WORK REQUEST:
List every line in the rows below that contains the string "CBDC", matching case exactly.

(Saved data entries)
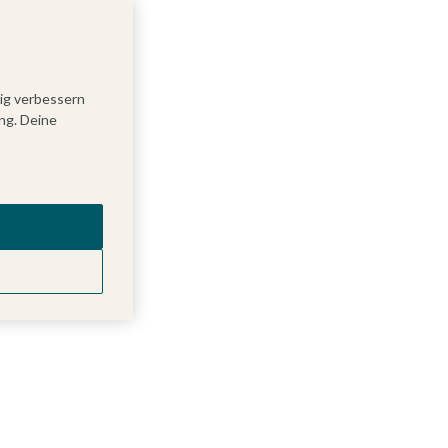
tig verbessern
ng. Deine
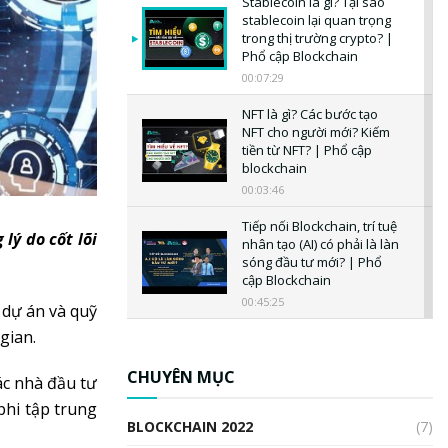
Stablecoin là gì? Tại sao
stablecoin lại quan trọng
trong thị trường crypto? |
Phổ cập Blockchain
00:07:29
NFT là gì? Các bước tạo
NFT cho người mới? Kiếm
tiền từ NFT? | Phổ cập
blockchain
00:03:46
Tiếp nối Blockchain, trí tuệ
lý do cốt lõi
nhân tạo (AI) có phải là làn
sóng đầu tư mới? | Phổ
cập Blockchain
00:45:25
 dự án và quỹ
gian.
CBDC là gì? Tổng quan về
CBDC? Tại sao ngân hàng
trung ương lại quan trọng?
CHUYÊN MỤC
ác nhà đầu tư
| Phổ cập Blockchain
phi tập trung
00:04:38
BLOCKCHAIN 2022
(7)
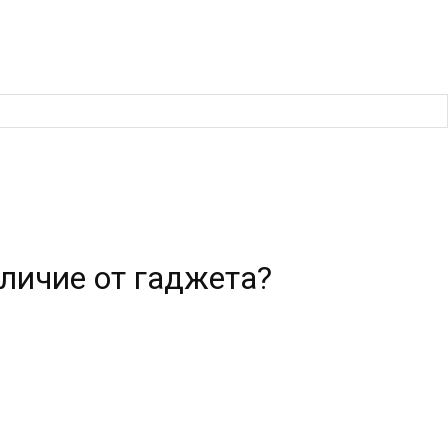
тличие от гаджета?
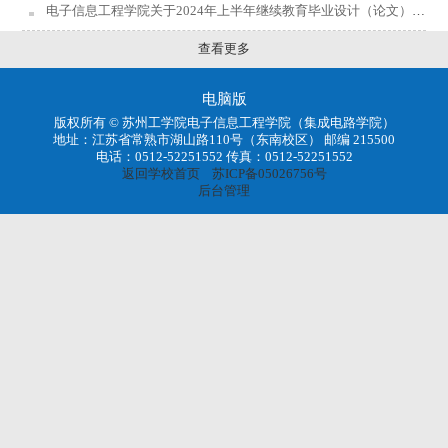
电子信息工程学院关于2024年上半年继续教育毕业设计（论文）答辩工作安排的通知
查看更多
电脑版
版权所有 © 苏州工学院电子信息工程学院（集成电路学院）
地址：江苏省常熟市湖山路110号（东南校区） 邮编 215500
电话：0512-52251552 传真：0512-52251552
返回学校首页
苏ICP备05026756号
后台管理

ANSWER FOR THIS EXERCISE:
CBDC là gì? Tổng quan về
CBDC? Tại sao ngân hàng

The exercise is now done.